In the kitchen, Maria packed cheese and bread and cold chicken and a flask of coffee and a bottle of wine.

“Mama,” Mauro said, “Grandfather Ugalde was a gentle man, wasn’t he?”

“A very gentle man.”

“Like Father?”

Maria closed the basket. “Your father is a very gentle man,” she said and put her arms about him. “But he is more. Your father is an iron man. Like Luis Arrabal.”

“How can that be? Luis Arrabal died fighting.”

“Mauro. Your father earns about $8,000 a year as a country doctor. We bleed to send you to Bilbao to become a doctor. When you no longer need your father, he will tell you many things. If he does not—ask me. Till then, wait and do not run into danger.” She stood back from him.

“What do you both mean?”

“When you no longer need us, ask us.”

“When will I not need you?”

They fished the pools of the Urrobi and the afternoon ached on. It was cold. There would be no more sport this year. Maria watched her husband and her son as they worked apart along the banks of the river, and she could not read their thoughts.

At home, when the afternoon died, the strain dissolved in their need for one another and they talked.
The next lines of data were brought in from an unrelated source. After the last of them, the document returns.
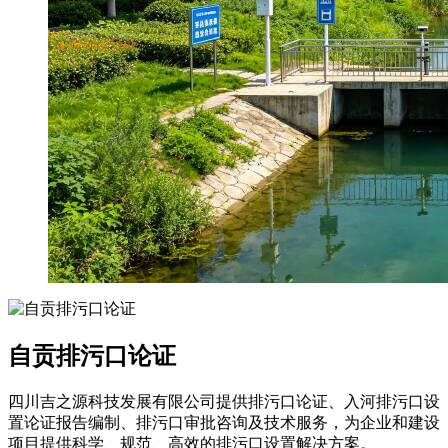
自贡排污口论证
四川吉之源科技发展有限公司提供排污口论证、入河排污口设
置论证报告编制、排污口审批咨询及技术服务，为企业和建设
项目提供科学、规范、高效的排污口设置解决方案。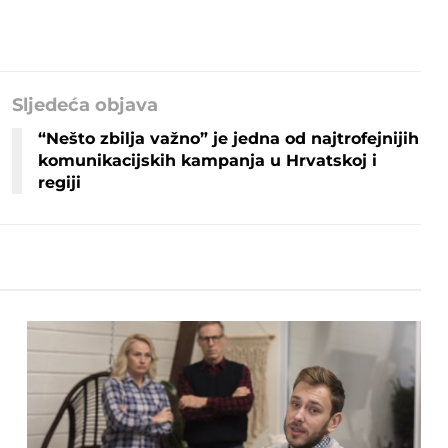
Sljedeća objava
“Nešto zbilja važno” je jedna od najtrofejnijih
komunikacijskih kampanja u Hrvatskoj i
regiji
But night came and Dr. Ugalde’s dreams came, not of malevolent nature or of malignant machines, but of men and their deformities threatening his household in grotesque events; and late in the morning Mauro had to leave.

“Come home again soon,” Maria said.

“The first minute I can.” Mauro held his father hard. “Don’t think unkindly of me,” he said.

“How could we do that? We love you.”

But Mauro thought they looked older than when he came and tired, very tired.

In the early afternoon, when Colonel Basa came to Ugalde’s he was carrying a black briefcase.